Some of the options presented here can be viewed as obvious choices. Others are potential safe-haven alternatives to the U.S. dollar. While it can be said that currency ETFs are not necessarily as exciting as trading forex in the spot market, they do give investors one more avenue for diversifying away from the U.S. dollar.

Of course that is assuming investors even want non-dollar exposure. That could be a tough sell with the PowerShares DB US Dollar Index Bullish UUP up about three percent year-to-date. Still, there are some compelling opportunities among forex ETFs to consider for the rest of this year.

CurrencyShares Australian Dollar Trust FXA
The medium-term outlook for the Australian dollar is something of an enigma wrapped in a riddle. As a commodity-based currency, further weakness for gold could weigh on the Aussie.

As one of the so-called riskier currencies, the Aussie is often used as a gauge of global risk appetite and prolonged weakness in this dollar could be a negative sign of those hoping for a true risk on rally.

Then again, risk associated with the Australian dollar can be overstated. Yes, even the Reserve Bank of Australia has said the dollar is overvalued and the strong Aussie is a legitimate stumbling block for equities in the world's 12th-largest economy.

At the same time, Australia has an AAA credit rating and high interest rates (3 percent) by the standards of the developed world. The U.S. does not have an AAA credit rating and has low interest rates. Same for Japan. Those factors explain, at least in part, why the Australian dollar has been the best-performing developed market currency against the greenback since the global financial crisis and why global central banks continue to gobble up the Australian currency.

As for FXA, a drop below support at $101 would be a sell signal.

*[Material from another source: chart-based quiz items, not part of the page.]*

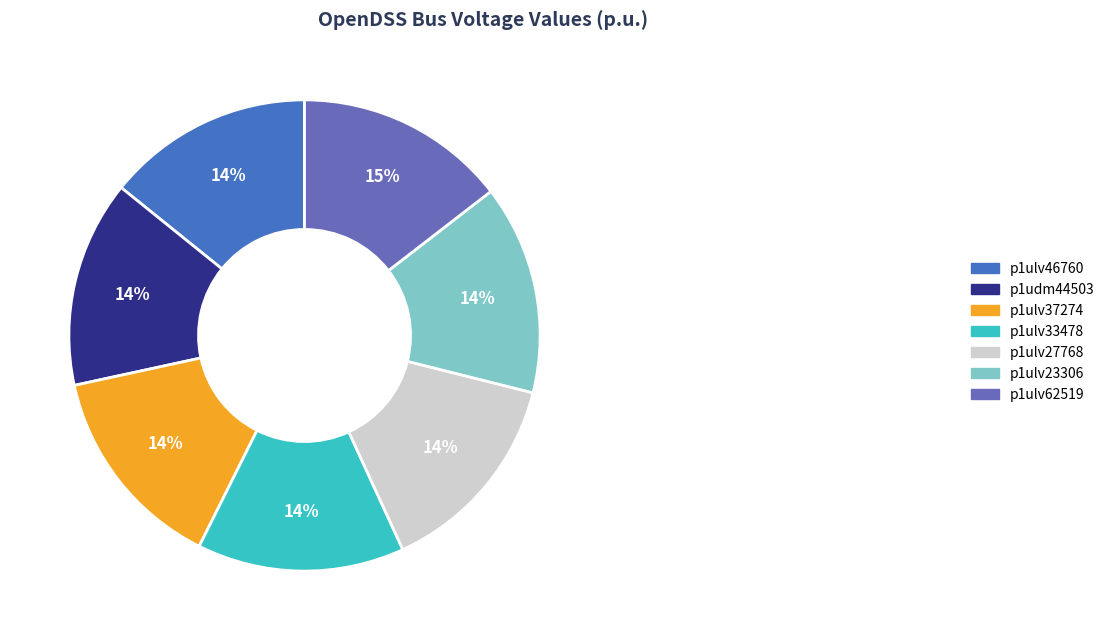

Do p1ulv23306 and p1ulv37274 together represent more than half of the pie?

No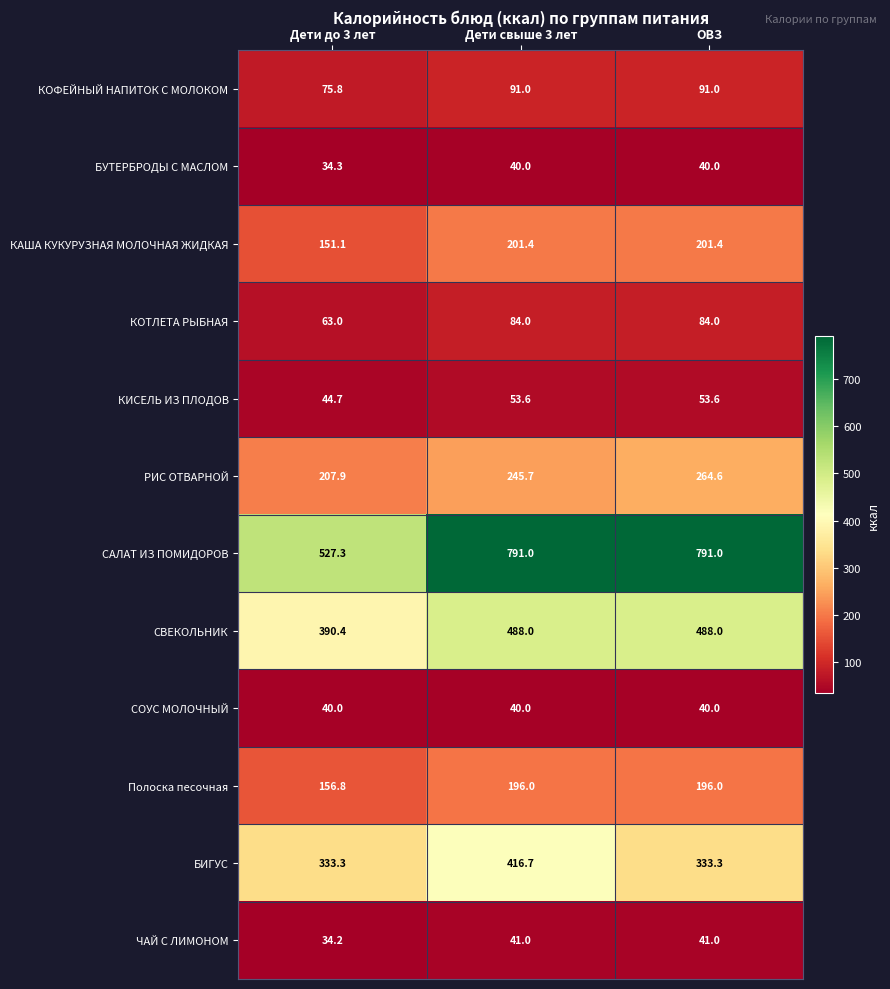

What is the total value across all series at ОВЗ?

2623.9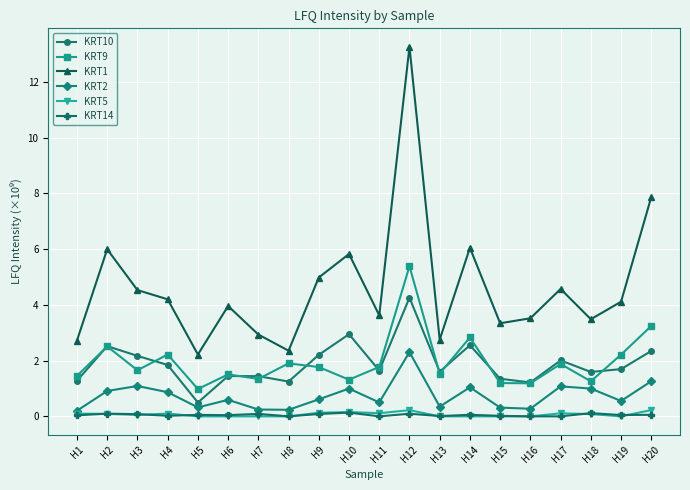

True or false: KRT1 and KRT9 intersect in this chart.

False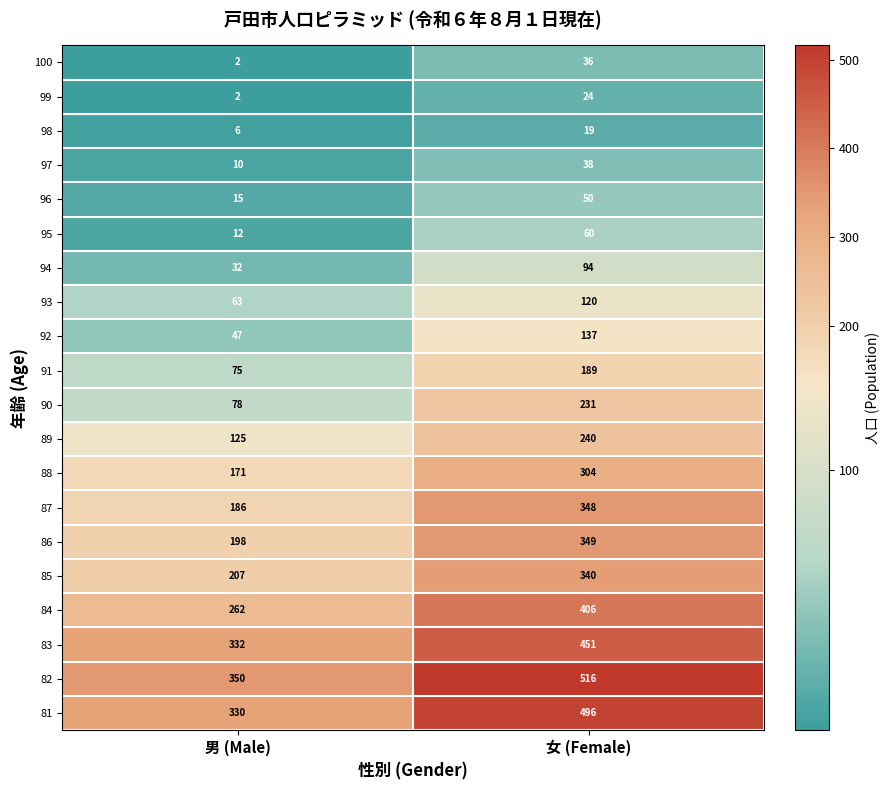

The value of 95 at 男 (Male) is 12. True or false?

True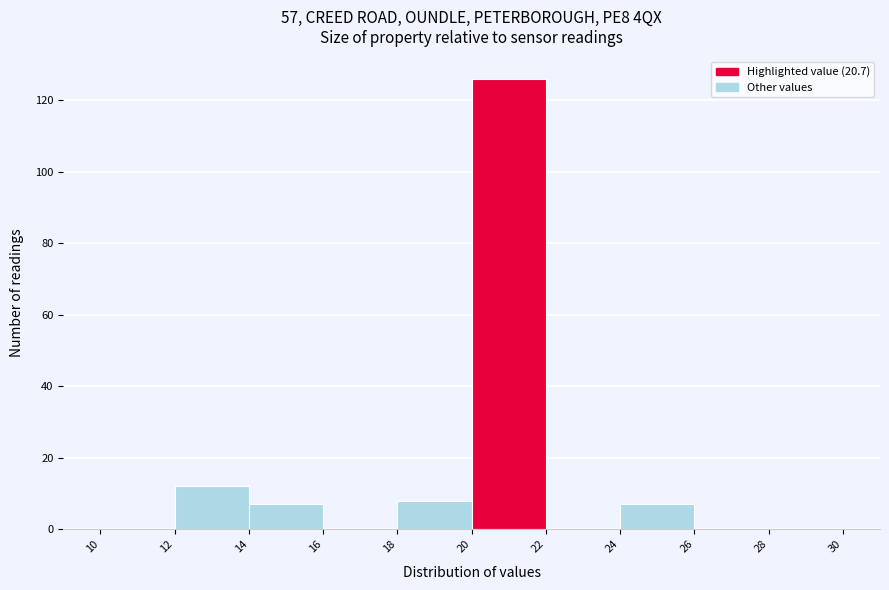

Over which range of the x-axis is the bar tallest?

20 to 22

CurrencyShares Singapore Dollar Trust FXSG
The CurrencyShares Singapore Dollar Trust debuted in February and has only nudged higher by 0.11 since then, but there is some potential appeal here. However, perhaps even more so than with FXA, the CurrencyShares Singapore Dollar Trust represents a possible dichotomy.

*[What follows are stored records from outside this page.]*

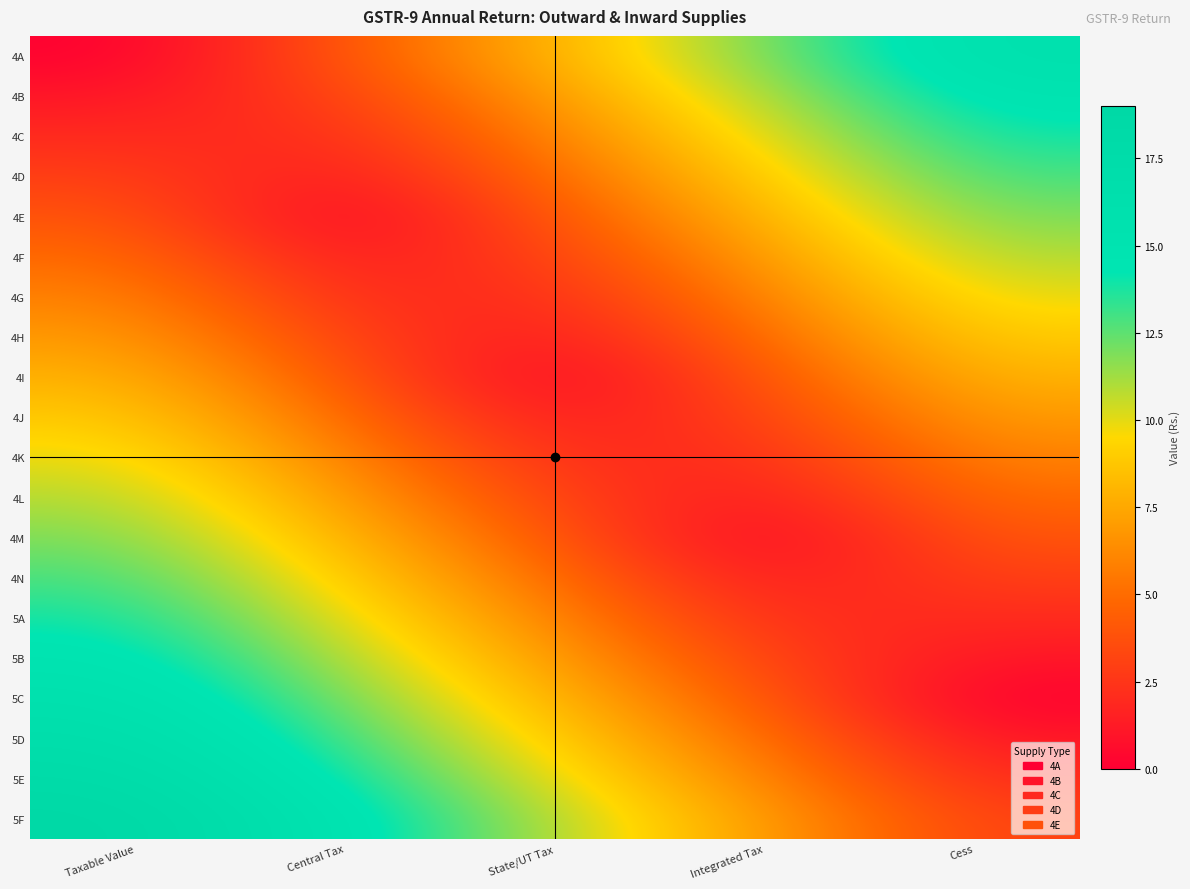

Rank the series at Taxable Value from highest to lowest value.

5F, 5E, 5D, 5C, 5B, 5A, 4N, 4M, 4L, 4K, 4J, 4I, 4H, 4G, 4F, 4E, 4D, 4C, 4B, 4A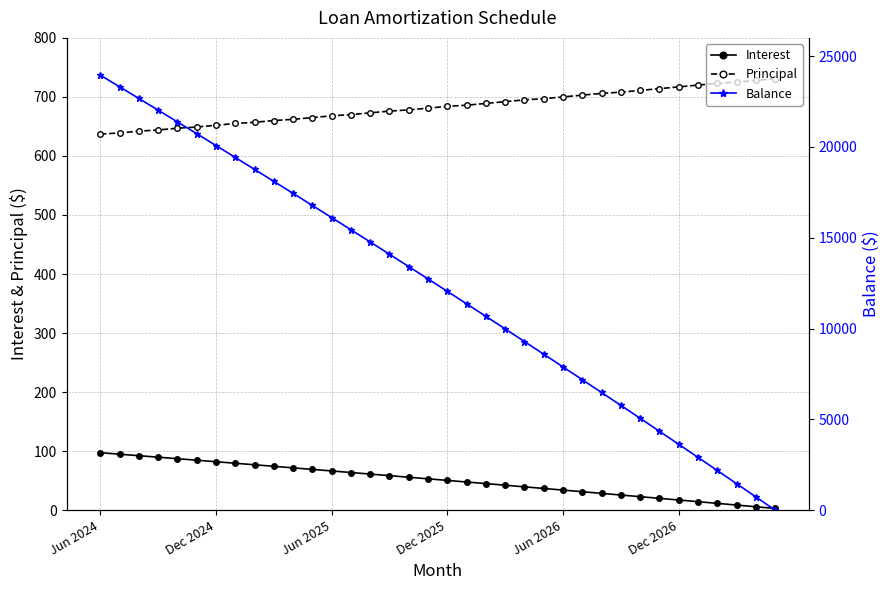

True or false: Interest and Principal cross at least once.

False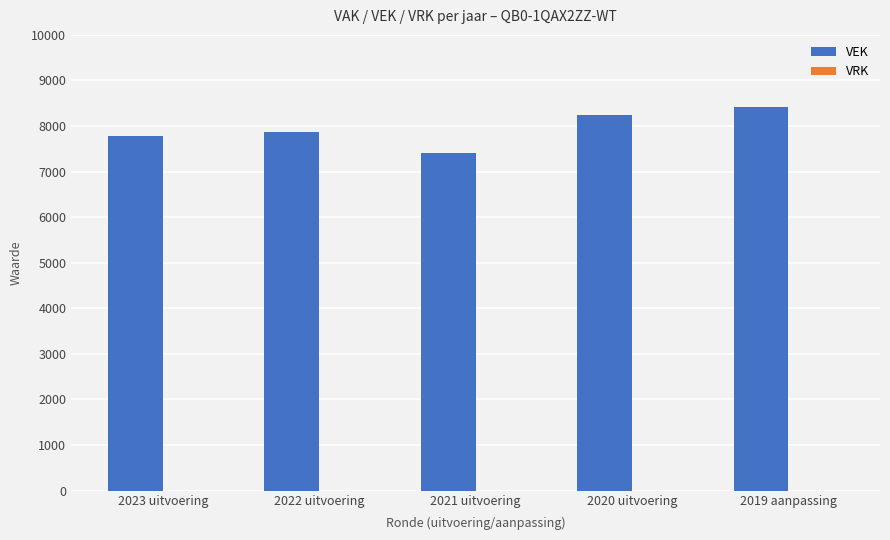

Read the value at 2022 uitvoering, to the nearest 50.

7850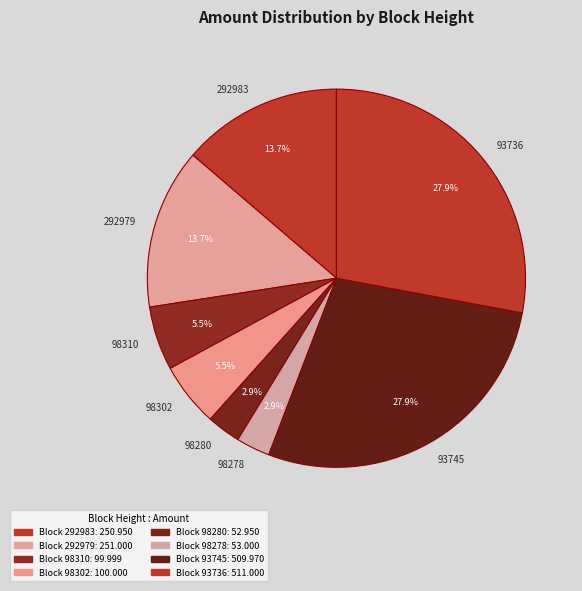

Between 93736 and 98280, which is larger?

93736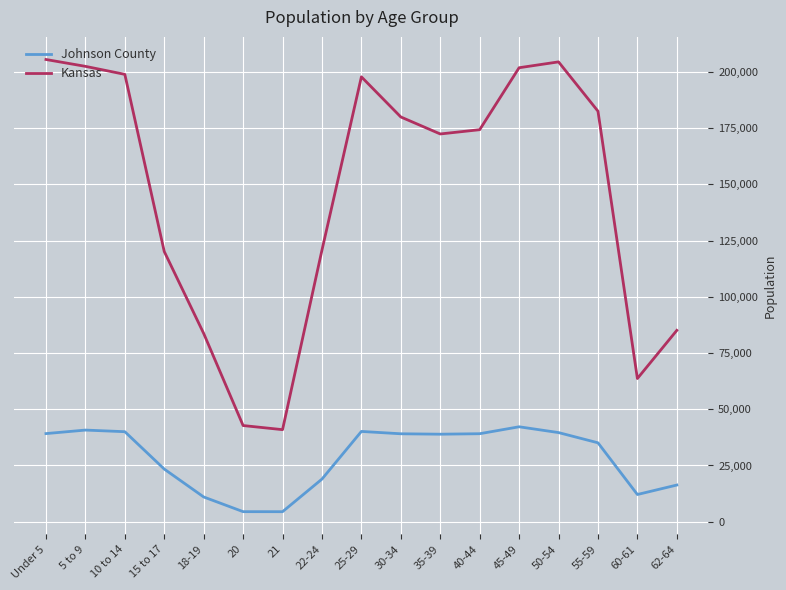

What are all the series names shown in the legend?

Johnson County, Kansas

For starters, Singapore has low interest rates and the central bank there uses exchange rates over interest rate action as its monetary policy tool of choice. The central bank recently pared its 2013 inflation forecast to three to four percent from 3.5 to 4.5 percent, but first-quarter GDP there contracted 1.4 percent, according to the Wall Street Jounral.

Some market participants expect inflationary pressure to tick higher in the second half of this year, but Singapore's dollar does offer one important source of allure: The backing of the city-state's AAA credit rating.

PowerShares DB G10 Currency Harvest Fund DBV
Amid Japan's weak yen policy, one that appears to finally be working, and inflows to non-easing nations, the carry trade is back. Ordinary investors that do not want to execute their own carry trades in the forex market do not need to fret because DBV is a de-facto carry trade ETF.

The $366 million ETF tracks an index that is "is composed of currency futures contracts on certain G10 currencies and is designed to exploit the trend that currencies associated with relatively high interest rates, on average, tend to rise in value relative to currencies associated with relatively low interest rates," according to PowerShares.

While DBV can use the entire realm of G10 currencies, its current holdings include long positions of 33.33 percent each in the Australian and New Zealand dollars and the Norwegian krone. DBV's short positions are 33.33 percent each allocated to the euro, yen and Swiss franc. The ETF is up 4.4 percent year-to-date.